69. The Most Toys. I once saw a fan letter bitching about this ep: a gay man, it grumbled, the only time we have an episode about a gay man, he's evil and he kidnaps Data and wants him to run around without clothes on. It took me a while to realize that this was a "bad" thing. I thought it sounded great!!! Face it, Internet: which interests you more! Data saves a kitten, or Data's kidnaped by an evil sodomite who wants him naked? Oh, yeah, which one would you pay GOOD MONEY to see? I don't think that being Evil is bad. (I possibly need help.) Besides, it's not clear that Kivas Fajo is gay; if anything, he seems quite omnisexual. (I am very sure Fajo's doing henchwoman Varria offscreen; she's Alice Kramden to his Ralph.)

70. Sarek. If you don't love Mark Lenard, you are invited to step outside now. (Really, the nerve of some people.) Mark Lenard IS Sarek. He is so handsome and stately and lovely and sexy, and just think of all the hot babes he's had, THREE wives!!!!, man, he just can't keep it in his pants, can he!!!! Here (this is a cool plot) he's got Vulcan Alzheimers and he's weeping and boohooing and then the whole ship gets infected and Wes and Geordi square off making surly tiny sexual accusations at each other, etc. etc., and Bev SOCKS Wes! Yay! Anyway, Cap has to mindmeld with Sarek, which calms Sarek down long enough to complete his diplomatic mission and everyone lives happily ever after!!! (A classically brilliant scene where Picard has to let it all hang out with Sarek's memories: not necessarily hot but pretty cool all the way around.)

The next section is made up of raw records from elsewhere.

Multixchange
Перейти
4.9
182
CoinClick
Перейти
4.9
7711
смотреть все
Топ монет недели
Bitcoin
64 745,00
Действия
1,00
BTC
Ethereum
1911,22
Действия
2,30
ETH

71. Menage a Troi - "Lwaxana Troi, you WILL be mine." A darling little Ferengi gives that line a wonderful reading, and then there's naked Betazoids just standing there, as if their nakedness communicates something (odd, really), and Mr. Homm is confused and Riker tries to kiss Deanna and then he beats out those rhythms on a drum-like deal, and the whole thing is mildly shameful, both to watch and to have appeared in, is my guess.

72. Transfigurations. Is the tale of a strange alien with a wobbly face who gets named John Doe. Well, I'm okay with that; remember *Se7en* where Kevin Spacey played John Doe? Seems a sound enough role. Hey, rumor has it that both Bev and Jean-Luc look on John Doe with lust in their eyes (I myself notice that neither one can keep their hands off him). I hate John's tight- white jumpsuit, though; it's the prototype for Julian's terribly disturbing DS9 racquetball suit.

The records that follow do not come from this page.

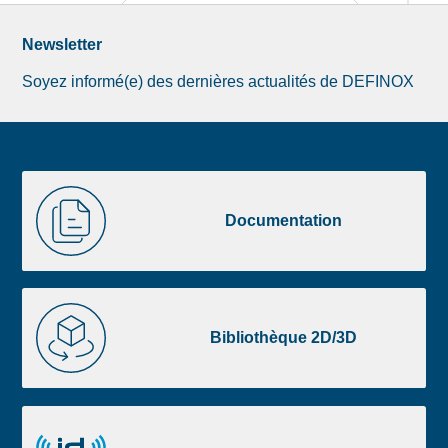
Newsletter
Soyez informé(e) des dernières actualités de DEFINOX
Image
Documentation
de
Documentation
la
liste
footer
Bibliothèque
2D/3D
Bibliothèque 2D/3D
Definox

73. The Best of Both Worlds I. Another seed of smut for me: see, Riker and them find JLP's clothes in a drawer. You know what that means? It means he's naked somewhere. Naked. Or even if not currently naked, he WAS naked. The suit is neatly laid out. So he was carefully rendered naked. The drawer is in a public corridor, not off in a closet. So he was naked in public. What a great idea! There's also a whore named Shelby and she makes everybody's life a living hell. Then Riker decides to kill JLP, who had turned into a Borg after getting naked.